In UnHIDE data is harvested from connected providers and partners. Then data is ‘uplifted’, i.e semantically enriched and or completed, where possible from aggregated data or schema.org semantics.

9.1. Overview#

All full view of the UnHIDE data pipeline is shown below: overview

In a single central yaml configuration file called config.yml, all sources from data providers for the harvesters are listed. Further it defines provider specific things that a certain Harvester class might need to find the metadata files. The configuration file also specifies since when changes should be harvested. This allows for a frequent run of all harvesters only picking up lately new and changed metadata entries.

The harvesters then extract all metadata files specified from a given provider. The files are then in certain cases converted and overall validated for correct schema.org content. The content of these json-ld files is stored together with some metadata of the harvesters in an internal json-serializable UnHIDE DataModel class. This class tracks the original data content as well as the uplifted version, as well a reproducible detail level of provenance data with so called RDF patches. More detail on this con be found here.

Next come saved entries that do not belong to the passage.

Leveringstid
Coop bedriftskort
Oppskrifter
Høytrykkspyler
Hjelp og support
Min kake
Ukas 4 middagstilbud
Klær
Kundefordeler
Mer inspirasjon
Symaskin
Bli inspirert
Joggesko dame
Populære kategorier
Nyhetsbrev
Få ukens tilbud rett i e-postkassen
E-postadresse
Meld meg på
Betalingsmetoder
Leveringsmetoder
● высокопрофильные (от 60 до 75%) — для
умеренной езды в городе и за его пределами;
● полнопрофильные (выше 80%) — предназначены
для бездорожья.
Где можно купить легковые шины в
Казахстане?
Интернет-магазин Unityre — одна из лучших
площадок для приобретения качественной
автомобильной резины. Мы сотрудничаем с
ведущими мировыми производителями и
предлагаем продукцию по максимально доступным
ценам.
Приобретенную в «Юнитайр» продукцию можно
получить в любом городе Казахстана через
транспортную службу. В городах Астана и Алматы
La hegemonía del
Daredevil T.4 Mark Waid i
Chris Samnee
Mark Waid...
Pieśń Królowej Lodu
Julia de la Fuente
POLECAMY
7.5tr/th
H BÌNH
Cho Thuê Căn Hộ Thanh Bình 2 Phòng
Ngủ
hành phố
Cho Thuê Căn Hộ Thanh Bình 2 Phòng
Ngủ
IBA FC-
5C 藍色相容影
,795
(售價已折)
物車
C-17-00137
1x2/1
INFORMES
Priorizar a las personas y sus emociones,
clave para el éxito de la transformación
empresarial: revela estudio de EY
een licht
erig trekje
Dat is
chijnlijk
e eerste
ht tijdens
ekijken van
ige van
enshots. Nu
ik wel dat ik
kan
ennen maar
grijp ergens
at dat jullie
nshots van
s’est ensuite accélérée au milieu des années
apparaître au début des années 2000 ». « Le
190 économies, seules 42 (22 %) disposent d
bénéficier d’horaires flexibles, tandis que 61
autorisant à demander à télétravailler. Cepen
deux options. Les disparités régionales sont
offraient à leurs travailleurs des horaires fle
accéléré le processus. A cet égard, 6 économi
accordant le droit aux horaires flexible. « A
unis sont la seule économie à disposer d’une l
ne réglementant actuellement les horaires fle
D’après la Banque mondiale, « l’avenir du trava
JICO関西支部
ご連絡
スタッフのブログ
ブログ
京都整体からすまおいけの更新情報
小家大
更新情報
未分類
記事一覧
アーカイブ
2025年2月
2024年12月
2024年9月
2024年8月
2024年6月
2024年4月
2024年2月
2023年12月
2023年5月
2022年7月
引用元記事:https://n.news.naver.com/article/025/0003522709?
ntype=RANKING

In the config.yml also configuration for the Aggregator class is stored, which specifies, what data operations in terms of uplifted should be performed on the incoming data. The serialization of the UnHIDE DataModel files forms the ground truth source for UnHIDE. More detail on this can be found here.

To now fulfill different use cases of our stakeholders, this data flows now further in two direction.

In the first direction it is imported into a single rdf graph database using Apache Jena. This database can be accessed over a SPARQL endpoint exposed via Jena Fuseki.

The second direction is there to provide full text search on the data to end users. For this an index of each uplifted data record is constructed and uploaded into a single SOLR index, which is exposed to a certain extend via a custom fastAPI. A web front end using the javascript library React provides a user interface for the full text search and supports special use cases as a service to certain stakeholder groups.